Sonhamos sempre fazer nele mil coisas que nos apetecem...
Melhor: não sonhamos, nem fazemos planos, apenas imaginamos que nos vão acontecer surpresas indefinidas, algo que preencha este vazio que trazemos envergonhado no fundo dos bolsos.
E de repente o fim de semana já acabou e lá vamos como todas as outras formigas cumprir os rituais que nos mantêm activos, incluindo os do lazer quando ele é possível...
Não me sinto velho, pois estou lúcido, desejante de muita coisa, aprendendo.
Mas sinto-me como que aí pelas 5 da tarde de um domingo, quando uma pessoa percebe que já não vai poder ver o tal filme, ou acabar o tal artigo, ou fazer o tal passeio, ou chegar ao fim da leitura de tal livro... ou isso tudo ao mesmo tempo... e que já é muito pouco provável que nesse fim de semana encontre finalmente o(a) amigo(a) utópico(a) que nos salvaria a vida. A fantástica aparição própria de um quadro de Ernst. A surpresa mesma, e a fascinação.
O fim de tarde tem as cores mais belas do dia; o sol pleno queima tudo, enquanto o entardecer enobrece as imagens com uma expressão de púrpura, ou de ouro. Mas é sol de pouca dura.
Por isso o dia da semana de que mais gosto é o sábado. Ainda há um domingo no dia seguinte, antes da impiedosa máquina burocrática recomeçar.
E às vezes há sábados em que fico sozinho em casa. Toda a gente imagina que sou um trabalhador indómito, um viciado no trabalho.
Não: sou um apreciador de coisas da vida que exigem concentração (como uma leitura), mas se a pessoa utópica aparecesse eu largava tudo para ir com ela. Um fim de tarde não dá muito para hesitar.

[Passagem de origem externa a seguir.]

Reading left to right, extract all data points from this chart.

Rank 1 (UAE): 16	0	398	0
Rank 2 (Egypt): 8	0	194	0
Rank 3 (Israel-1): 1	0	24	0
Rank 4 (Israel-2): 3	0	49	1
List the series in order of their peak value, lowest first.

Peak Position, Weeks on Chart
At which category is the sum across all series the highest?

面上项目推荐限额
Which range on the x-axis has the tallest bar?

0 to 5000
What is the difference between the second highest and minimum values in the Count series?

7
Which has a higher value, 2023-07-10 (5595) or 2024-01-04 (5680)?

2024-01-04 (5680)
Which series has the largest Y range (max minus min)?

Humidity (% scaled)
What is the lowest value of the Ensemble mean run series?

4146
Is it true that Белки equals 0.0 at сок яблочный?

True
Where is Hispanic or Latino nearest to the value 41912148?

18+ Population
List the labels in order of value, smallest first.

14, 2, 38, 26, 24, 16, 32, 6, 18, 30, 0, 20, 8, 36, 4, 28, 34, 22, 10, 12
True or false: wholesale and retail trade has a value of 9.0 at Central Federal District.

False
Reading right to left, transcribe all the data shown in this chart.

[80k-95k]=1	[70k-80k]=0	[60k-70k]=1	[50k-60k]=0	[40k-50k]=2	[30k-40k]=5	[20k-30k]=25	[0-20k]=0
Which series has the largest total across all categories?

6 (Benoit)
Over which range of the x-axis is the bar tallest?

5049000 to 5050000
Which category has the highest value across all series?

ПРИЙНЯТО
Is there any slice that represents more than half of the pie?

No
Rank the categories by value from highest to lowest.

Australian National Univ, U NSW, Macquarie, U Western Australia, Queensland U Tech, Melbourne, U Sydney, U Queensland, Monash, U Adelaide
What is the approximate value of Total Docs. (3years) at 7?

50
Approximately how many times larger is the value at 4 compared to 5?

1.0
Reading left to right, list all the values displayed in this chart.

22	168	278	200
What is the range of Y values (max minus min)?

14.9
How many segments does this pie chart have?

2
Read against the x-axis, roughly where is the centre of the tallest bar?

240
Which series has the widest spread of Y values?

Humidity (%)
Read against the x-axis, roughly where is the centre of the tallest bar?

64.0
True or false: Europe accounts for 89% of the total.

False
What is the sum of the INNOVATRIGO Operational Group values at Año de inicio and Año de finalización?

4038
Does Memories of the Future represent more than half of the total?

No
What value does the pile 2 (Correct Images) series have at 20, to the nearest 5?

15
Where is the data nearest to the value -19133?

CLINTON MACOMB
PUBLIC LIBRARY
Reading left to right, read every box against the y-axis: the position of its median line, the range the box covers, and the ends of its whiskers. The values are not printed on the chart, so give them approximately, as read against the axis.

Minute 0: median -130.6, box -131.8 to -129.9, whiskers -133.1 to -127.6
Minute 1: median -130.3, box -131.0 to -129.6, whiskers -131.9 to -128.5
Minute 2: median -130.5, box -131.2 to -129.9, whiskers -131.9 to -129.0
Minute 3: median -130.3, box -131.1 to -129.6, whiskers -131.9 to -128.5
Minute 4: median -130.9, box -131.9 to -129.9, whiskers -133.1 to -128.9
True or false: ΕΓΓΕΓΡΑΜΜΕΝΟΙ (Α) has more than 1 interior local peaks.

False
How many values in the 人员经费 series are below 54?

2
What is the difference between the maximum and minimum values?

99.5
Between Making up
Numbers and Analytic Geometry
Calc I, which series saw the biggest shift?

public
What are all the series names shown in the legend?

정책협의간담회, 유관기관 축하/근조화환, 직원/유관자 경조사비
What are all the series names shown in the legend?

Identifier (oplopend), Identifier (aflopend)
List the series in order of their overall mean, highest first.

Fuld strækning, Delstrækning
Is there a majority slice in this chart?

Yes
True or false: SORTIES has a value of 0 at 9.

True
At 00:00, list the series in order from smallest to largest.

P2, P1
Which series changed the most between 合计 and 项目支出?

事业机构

A situação objectiva é que tenho uma companheira com quem vivo há 35 anos e, apesar de tudo (somos distintos em quase tudo) ainda não encontrei ninguém com quem valesse a pena trocar de vida; e ela deve pensar o mesmo de mim, pelos vistos, pois julgo não ser masoquista e ter mesmo um grande desejo de autonomia e de vida própria.
Por que conto tudo isto, neste blog? é que eu sei que nós nunca nos contamos a não ser no domínio das idealizações que fazemos de nós e dos outros. A vida é de certo modo um sonho, e confessarmo-nos uma encenação, uma performance, a criação de uma imagem que escapa às regras do verdadeiro e do falso, que nos orienta no dia-a-dia prático. Sobretudo durante a semana.
Às vezes fico sozinho em casa fins de semana inteiros, como este, e o que gosto é de deambular entre divisões e livros. Oxalá tivesse uma casa grande onde pudesse finalmente colocar por ordem todos os meus livros, e os gatos pudessem correr pelo jardim. Assim estão a engordar como eu, e às vezes o seu olhar diz-me que estão cansados de estar aqui.
Mas ir para onde?... a insatisfação, que vejo espelhada no olhar dos bichos, esta sem-razão (sobretudo naquela faceta que podia não existir, isto é, se eu fosse rico para poder expandir-me no mundo) esta falta, é impreenchível.
Essa a consciência do fim de tarde - do dia e da vida.
E a miserável tendência para a conservação: o medo de perder, a qualquer momento, o que já se tem, o que já se conseguiu, adiando o projecto que nos "regenerasse".
Enfim, palavras da insónia.
2 comentários:
É no mínimo reconfortante ler estes textos e perceber que afinal não somos os únicos a pensar assim! Identifico-me com muitas das coisas que tenho lido por aqui!
Ao fim-de-semana (principalmente) é quando tenho um tempinho para vir até aqui e como que refrescar a mente de todo o tipo de poluição com que me tenho de confrontar durante uma semana de trabalho!
Este blog tem propriedades medicinais :)
Tem razão: a poluição de todo o tipo é a nossa ecologia. Não há pachorra. Eu já não vejo televisão, ou então procuro qualquer programa de interesse. O meu blogue e tudo o que nele se espelha é o meu refúgio... continue a passar por cá.